TASK TO CARRY OUT> Return, from the lines below, each one that includes the word "logic".

—————

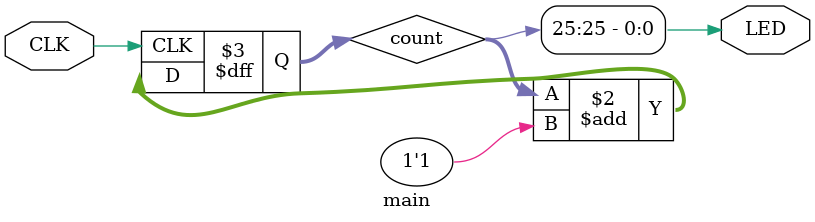
<source format=v>
`timescale 1ns / 1ps


module main
    ( input CLK
    , output LED
    );

    reg [25:0] count;
    
    always @(posedge CLK)
        count <= count + 1'b1;
    assign LED = count[25];
endmodule

</source>
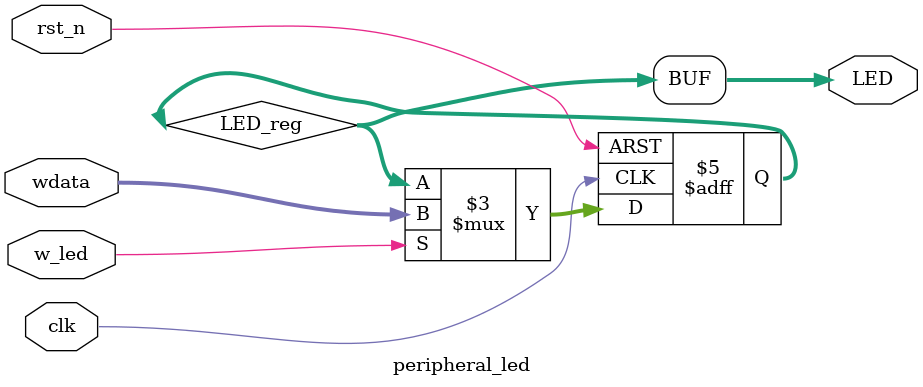
<source format=sv>
module peripheral_led(rst_n, clk, LED, wdata, w_led);
    input logic rst_n, clk, w_led;
    input logic [9:0] wdata;
    output logic [9:0] LED;


    reg [9:0] LED_reg;

    assign LED = LED_reg;

    always_ff @(posedge clk, negedge rst_n)
        if(~rst_n)
            LED_reg <= 0;
        else if(w_led) //update on w_led signal
            LED_reg <= wdata[9:0];
endmodule
</source>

—————

ANSWER>
    input logic rst_n, clk, w_led;
    input logic [9:0] wdata;
    output logic [9:0] LED;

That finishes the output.